Technically speaking, ransomware is a type of malware. It works by encrypting the victim’s important files in demand of a payment (ransom) to restore access.

Ransomware is not a virus because it is not a self-replicating infection. However, a virus can be used as part of a ransomware attack to encrypt data or alter files in a way that makes them unusable to the owner.

Solutions to Protect Against Malware and Viruses

The best approach to protect against malware is to employ a unified array of methods including machine learning, exploit blocking, behavioral analysis and blacklisting.

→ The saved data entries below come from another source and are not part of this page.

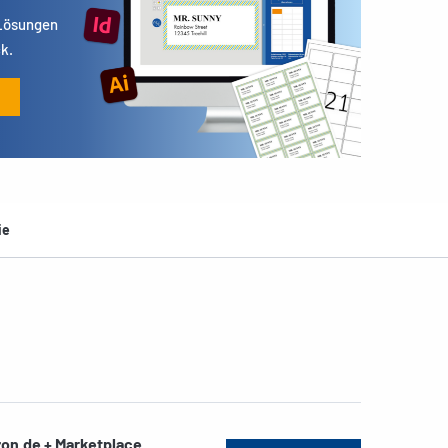
 Lösungen
k.
ie
on.de + Marketplace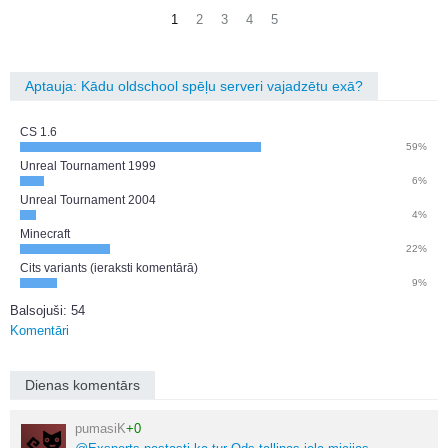
1
2
3
4
5
Aptauja: Kādu oldschool spēļu serveri vajadzētu exā?
CS 1.6
59%
Unreal Tournament 1999
6%
Unreal Tournament 2004
4%
Minecraft
22%
Cits variants (ieraksti komentārā)
9%
Balsojuši: 54
Komentāri
Dienas komentārs
pumasiK
+0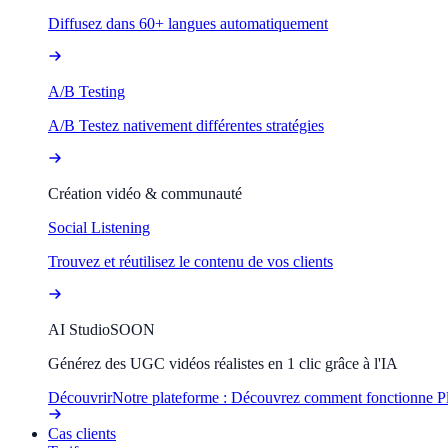
Diffusez dans 60+ langues automatiquement
A/B Testing
A/B Testez nativement différentes stratégies
Création vidéo & communauté
Social Listening
Trouvez et réutilisez le contenu de vos clients
AI Studio
SOON
Générez des UGC vidéos réalistes en 1 clic grâce à l'IA
Découvrir
Notre plateforme : Découvrez comment fonctionne P
Cas clients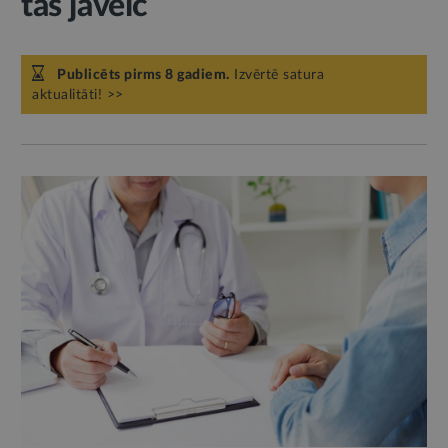
tās jāveic
Publicēts pirms 8 gadiem.
Izvērtē satura
aktualitāti! >>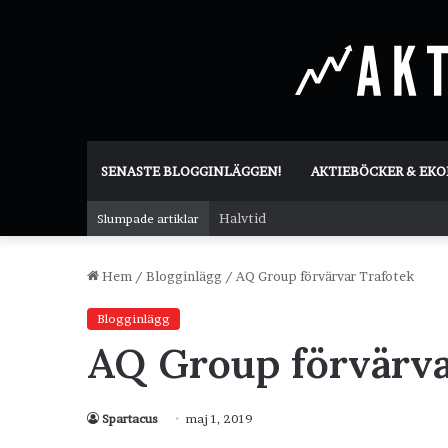
SENASTE BLOGGINLÄGGEN!
AKTIEBÖCKER & EK
Halvtid
Slumpade artiklar
Hem
/
Blogginlägg
/
AQ Group förvärvar Trafotek
Blogginlägg
AQ Group förvärva
Spartacus
maj 1, 2019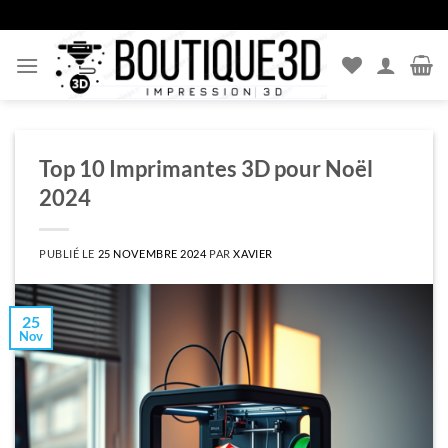
Passer
au
contenu
Top 10 Imprimantes 3D pour Noël
2024
PUBLIÉ LE
25 NOVEMBRE 2024
PAR
XAVIER
25
Nov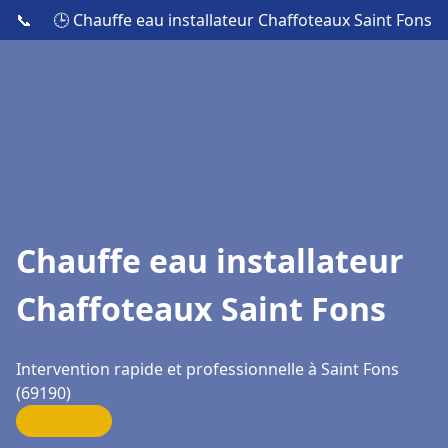
📞
🕒 Chauffe eau installateur Chaffoteaux Saint Fons
Chauffe eau installateur
Chaffoteaux Saint Fons
Intervention rapide et professionnelle à Saint Fons
(69190)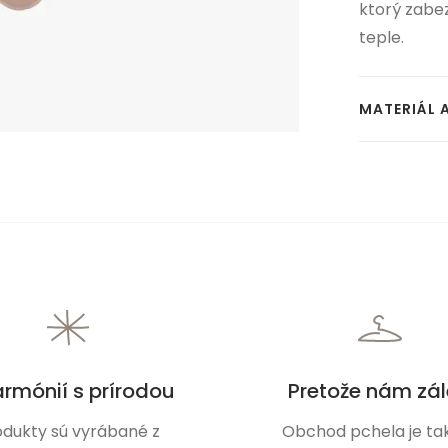
ktorý zabez
teple.
MATERIÁL 
armónií s prírodou
Pretože nám zál
odukty sú vyrábané z
Obchod pchela je tak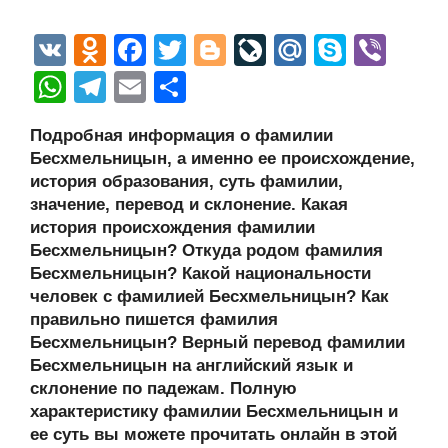
V
O
F
T
Bl
Li
M
S
Vi
K
d
a
wi
o
v
ail
ky
b
W
T
E
О
n
c
tt
g
e
.R
p
er
h
el
m
тп
Подробная информация о фамилии
o
e
er
g
J
u
e
at
e
ail
р
Бесхмельницын, а именно ее происхождение,
kl
b
er
o
s
gr
а
история образования, суть фамилии,
a
o
ur
значение, перевод и склонение. Какая
A
a
в
история происхождения фамилии
ss
o
n
p
m
и
Бесхмельницын? Откуда родом фамилия
ni
k
al
p
ть
Бесхмельницын? Какой национальности
человек с фамилией Бесхмельницын? Как
ki
правильно пишется фамилия
Бесхмельницын? Верный перевод фамилии
Бесхмельницын на английский язык и
склонение по падежам. Полную
характеристику фамилии Бесхмельницын и
ее суть вы можете прочитать онлайн в этой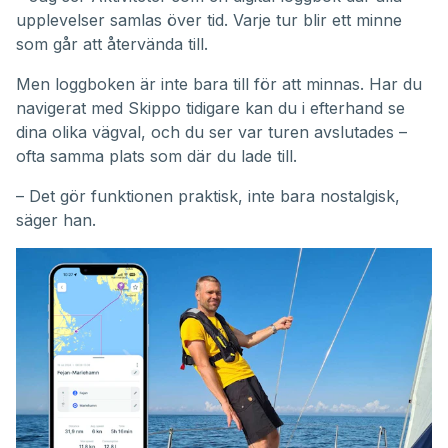
upplevelser samlas över tid. Varje tur blir ett minne
som går att återvända till.
Men loggboken är inte bara till för att minnas. Har du
navigerat med Skippo tidigare kan du i efterhand se
dina olika vägval, och du ser var turen avslutades –
ofta samma plats som där du lade till.
– Det gör funktionen praktisk, inte bara nostalgisk,
säger han.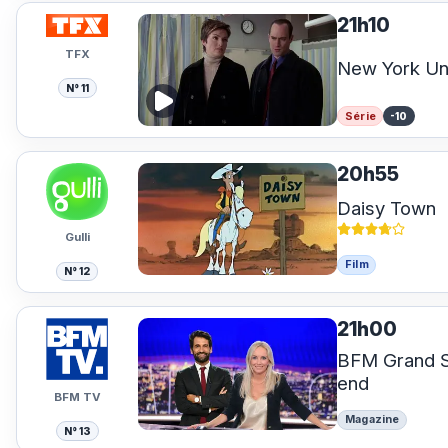
21h10
TFX
New York Un
N° 11
Série
-10
20h55
Daisy Town
Gulli
Film
N° 12
21h00
BFM Grand S
end
BFM TV
Magazine
N° 13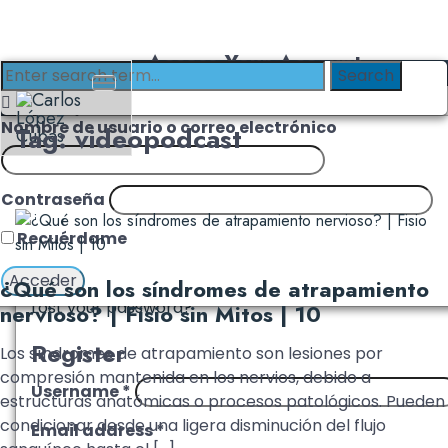
Access Your Account
Login with Clinika
Login
Nombre de usuario o correo electrónico
Tag: videopodcast
Username or email address
*
Contraseña
Password
*
Recuérdame
Remember me
Log in
¿Qué son los síndromes de atrapamiento
Lost your password?
nervioso? | Fisio sin Mitos | 10
Register
Los síndromes de atrapamiento son lesiones por
compresión mantenida en los nervios, debido a
Username
*
estructuras anatómicas o procesos patológicos. Pueden
condicionar desde una ligera disminución del flujo
Email address
*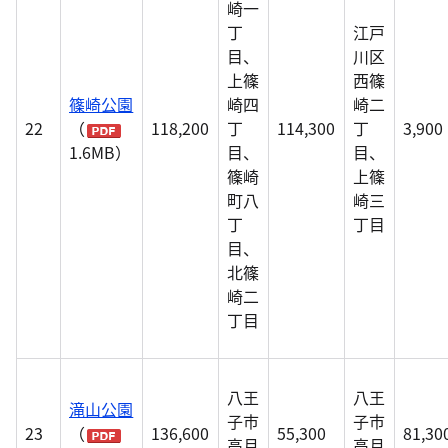
崎一
丁
江戸
目、
川区
上篠
西篠
篠崎公園
崎四
崎二
22
（
118,200
丁
114,300
丁
3,900
1.6MB）
目、
目、
篠崎
上篠
町八
崎三
丁
丁目
目、
北篠
崎二
丁目
八王
八王
滝山公園
子市
子市
23
（
136,600
55,300
81,30
高月
高月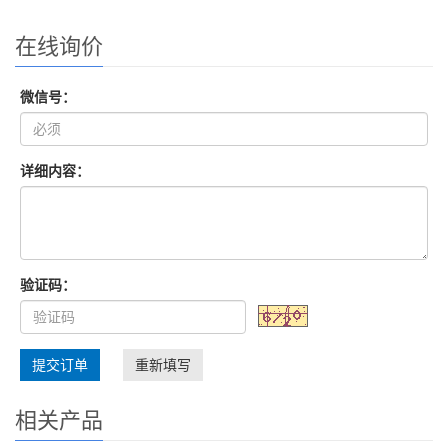
在线询价
微信号：
详细内容：
验证码：
提交订单
重新填写
相关产品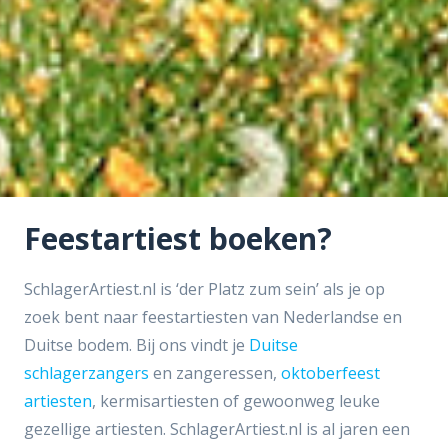
Feestartiest boeken?
SchlagerArtiest.nl is ‘der Platz zum sein’ als je op
zoek bent naar feestartiesten van Nederlandse en
Duitse bodem. Bij ons vindt je
Duitse
schlagerzangers
en zangeressen,
oktoberfeest
artiesten
, kermisartiesten of gewoonweg leuke
gezellige artiesten. SchlagerArtiest.nl is al jaren een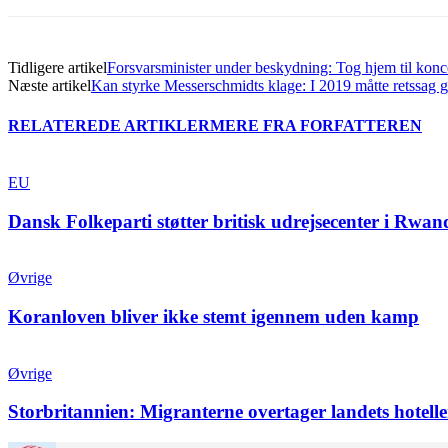
Tidligere artikel
Forsvarsminister under beskydning: Tog hjem til konc
Næste artikel
Kan styrke Messerschmidts klage: I 2019 måtte retssa
RELATEREDE ARTIKLER
MERE FRA FORFATTEREN
EU
Dansk Folkeparti støtter britisk udrejsecenter i Rwan
Øvrige
Koranloven bliver ikke stemt igennem uden kamp
Øvrige
Storbritannien: Migranterne overtager landets hotelle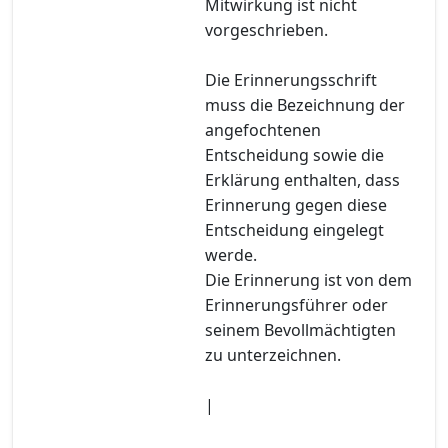
Mitwirkung ist nicht
vorgeschrieben.
Die Erinnerungsschrift
muss die Bezeichnung der
angefochtenen
Entscheidung sowie die
Erklärung enthalten, dass
Erinnerung gegen diese
Entscheidung eingelegt
werde.
Die Erinnerung ist von dem
Erinnerungsführer oder
seinem Bevollmächtigten
zu unterzeichnen.
|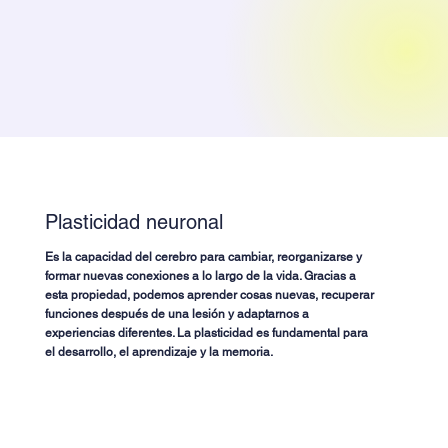
Plasticidad neuronal
Es la capacidad del cerebro para cambiar, reorganizarse y
formar nuevas conexiones a lo largo de la vida. Gracias a
esta propiedad, podemos aprender cosas nuevas, recuperar
funciones después de una lesión y adaptarnos a
experiencias diferentes. La plasticidad es fundamental para
el desarrollo, el aprendizaje y la memoria.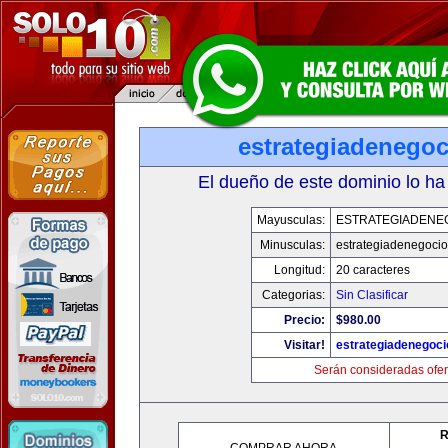
estrategiadenego
El dueño de este dominio lo ha
Mayusculas:
ESTRATEGIADENE
Minusculas:
estrategiadenegoci
Longitud:
20 caracteres
Categorias:
Sin Clasificar
Precio:
$980.00
Visitar!
estrategiadenegoc
Serán consideradas ofer
R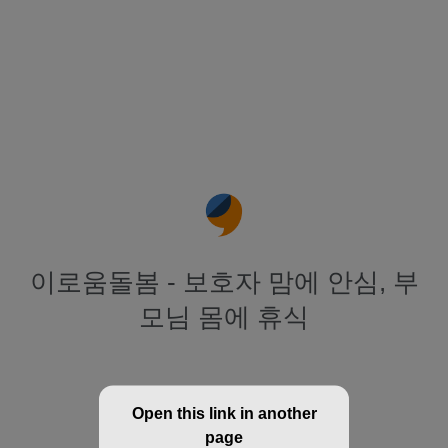
이로움돌봄 - 보호자 맘에 안심, 부
모님 몸에 휴식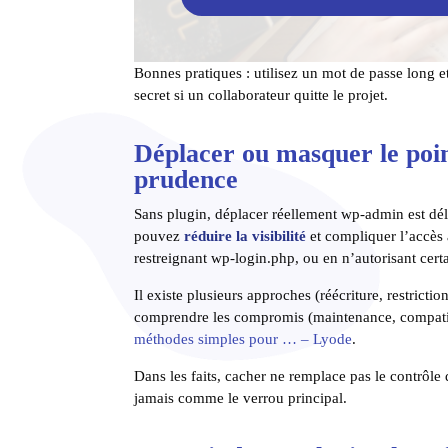
Bonnes pratiques : utilisez un mot de passe long et
secret si un collaborateur quitte le projet.
Déplacer ou masquer le poin
prudence
Sans plugin, déplacer réellement wp-admin est dél
pouvez
réduire la visibilité
et compliquer l’accès a
restreignant wp-login.php, ou en n’autorisant cert
Il existe plusieurs approches (réécriture, restrict
comprendre les compromis (maintenance, compatibil
méthodes simples pour … – Lyode
.
Dans les faits, cacher ne remplace pas le contrôl
jamais comme le verrou principal.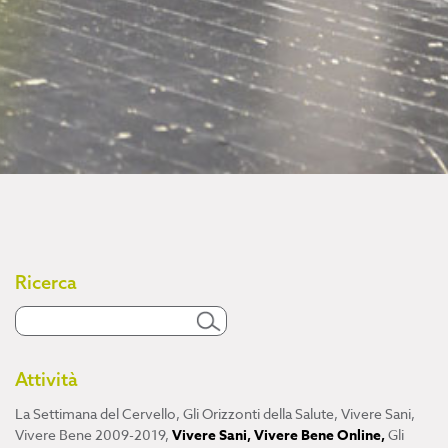
Ricerca
Attività
La Settimana del Cervello
,
Gli Orizzonti della Salute
,
Vivere Sani,
Vivere Bene 2009-2019
,
Vivere Sani, Vivere Bene Online
,
Gli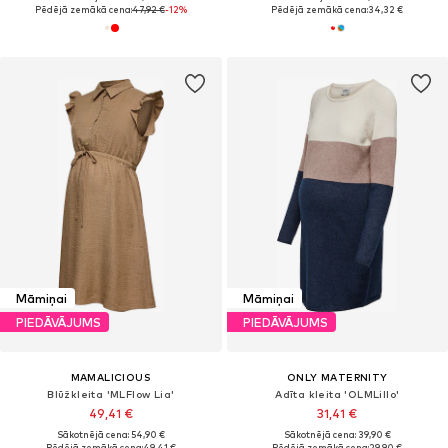
Pēdējā zemākā cena:
47,92 €
-12%
Pēdējā zemākā cena:
34,32 €
Māmiņai
Māmiņai
PIEDĀVĀJUMS
PIEDĀVĀJUMS
MAMALICIOUS
ONLY MATERNITY
Blūžkleita 'MLFlow Lia'
Adīta kleita 'OLMLillo'
49,41 €
31,41 €
Sākotnējā cena: 54,90 €
Sākotnējā cena: 39,90 €
Pēdējā zemākā cena:
49,41 €
Pēdējā zemākā cena:
29,90 €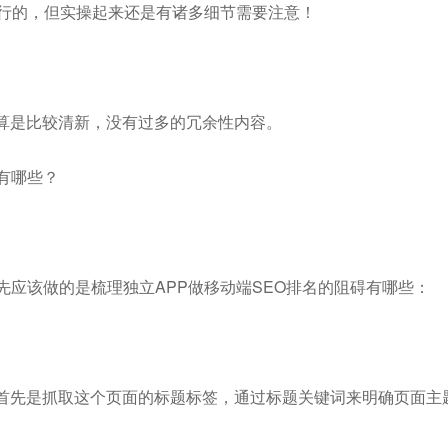
可行的，但实操起来还是有诸多细节需要注意！
算是比较清新，没有过多的冗余性内容。
有哪些？
先应该做的是梳理独立APP做移动端SEO排名的阻碍有哪些：
首先是抓取这个页面的标题标签，通过标题关键词来明确页面主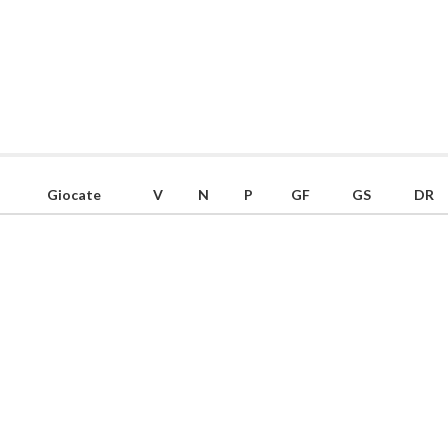
Giocate
V
N
P
GF
GS
DR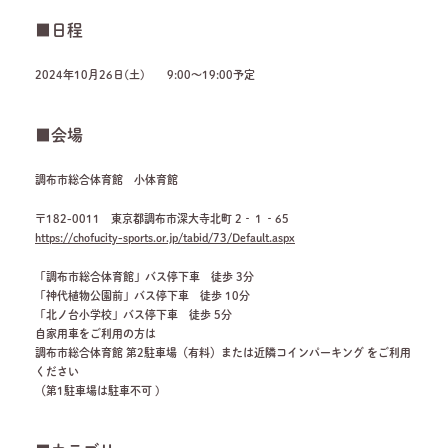
■日程
2024年10月26日(土) 9:00～19:00予定
■会場
調布市総合体育館 小体育館
〒182-0011 東京都調布市深大寺北町 2‐１‐65
https://chofucity-sports.or.jp/tabid/73/Default.aspx
「調布市総合体育館」バス停下車 徒歩 3分
「神代植物公園前」バス停下車 徒歩 10分
「北ノ台小学校」バス停下車 徒歩 5分
自家用車をご利用の方は
調布市総合体育館 第2駐車場（有料）または近隣コインパーキング をご利用
ください
（第1駐車場は駐車不可 )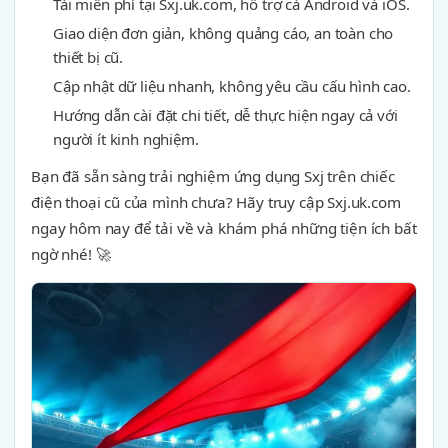
Tải miễn phí tại Sxj.uk.com, hỗ trợ cả Android và iOS.
Giao diện đơn giản, không quảng cáo, an toàn cho
thiết bị cũ.
Cập nhật dữ liệu nhanh, không yêu cầu cấu hình cao.
Hướng dẫn cài đặt chi tiết, dễ thực hiện ngay cả với
người ít kinh nghiệm.
Bạn đã sẵn sàng trải nghiệm ứng dụng Sxj trên chiếc
điện thoại cũ của mình chưa? Hãy truy cập Sxj.uk.com
ngay hôm nay để tải về và khám phá những tiện ích bất
ngờ nhé! 🚀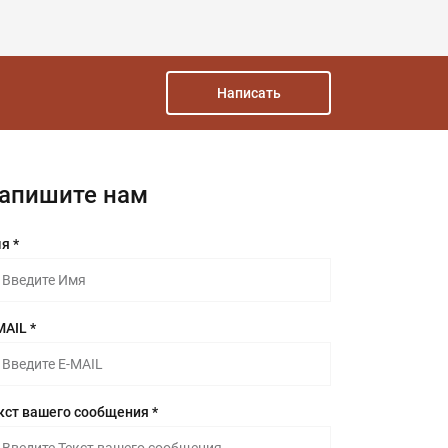
Написать
апишите нам
я *
MAIL *
кст вашего сообщения *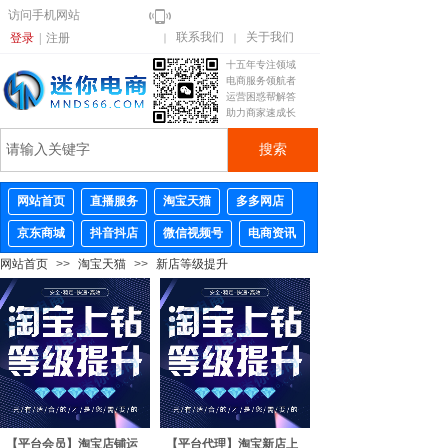
访问手机网站
联系我们
关于我们
登录
|
注册
｜
｜
十五年专注领域
电商服务领航者
运营困惑帮解答
助力商家速成长
搜索
网站首页
直播服务
淘宝天猫
多多网店
京东商城
抖音抖店
微信视频号
电商资讯
网站首页
>>
淘宝天猫
>>
新店等级提升
【平台会员】淘宝店铺运
【平台代理】淘宝新店上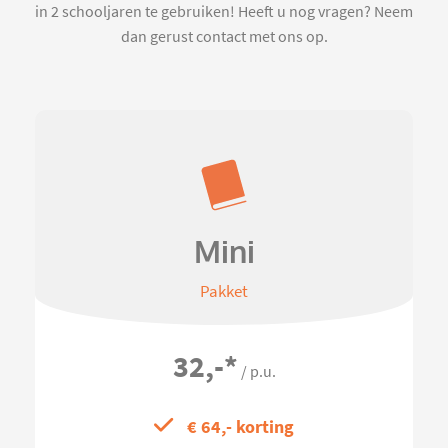
in 2 schooljaren te gebruiken! Heeft u nog vragen? Neem
dan gerust contact met ons op.
Mini
Pakket
32,-
*
/ p.u.
€ 64,- korting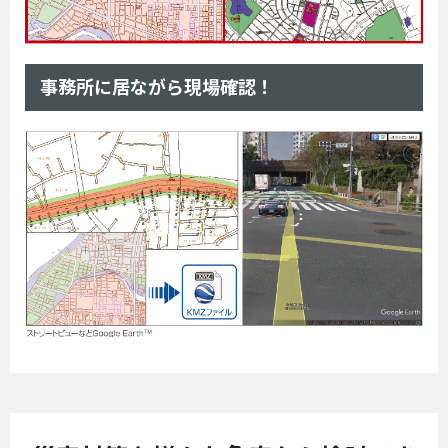
事務所に居ながら現場確認！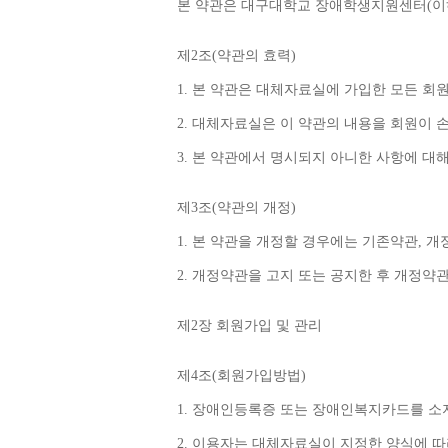
본 약관은 대구대학교 장애학생지원센터
(
이
제
2
조
(
약관의 효력
)
1. 
본 약관은 대체자료실에 가입한 모든 회
2. 
대체자료실은 이 약관의 내용을 회원이 
3. 
본 약관에서 명시되지 아니한 사항에 대
제
3
조
(
약관의 개정
)
1. 
본 약관을 개정할 경우에는 기존약관
, 
개
2. 
개정약관을 고지 또는 공지한 후 개정약
제
2
장 회원가입 및 관리
제
4
조
(
회원가입방법
)
1. 
장애인등록증 또는 장애인복지카드를 소지
2. 
이용자는 대체자료실이 지정한 양식에 따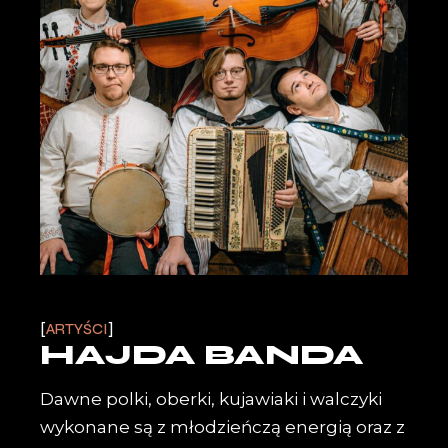
ARTYŚCI
HAJDA BANDA
Dawne polki, oberki, kujawiaki i walczyki
wykonane są z młodzieńczą energią oraz z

The CrowdStrike Falcon® platform uses a unique and integrated combination of methods to prevent and detect known malware, unknown malware and fileless malware (which looks like a trusted program).

Machine Learning
The Falcon platform uses machine learning to block malware without using signatures. Instead, it relies on mathematical algorithms to analyze files and can protect the host even when it is not connected to the internet.

Exploit Blocking
Malware does not always come in the form of a file that can be analyzed by machine learning. Some types of malware may be deployed directly into memory through the use of exploit kits. To defend against these, the Falcon platform provides an exploit blocking function that adds another layer of protection.

Behavioral Analysis
What about fileless malware that doesn’t use an exploit kit, such as certain types of ransomware? To protect systems against these threats, the Falcon platform uses indicators of attack (IOAs), which look across both legitimate and suspicious activities to detect stealthy chains of events that indicate malware infection attempts. Most IOAs can prevent non-malware attacks as well.

Blocklisting
Falcon also allows organizations to blocklist applications, automatically preventing them from running anywhere in the organization.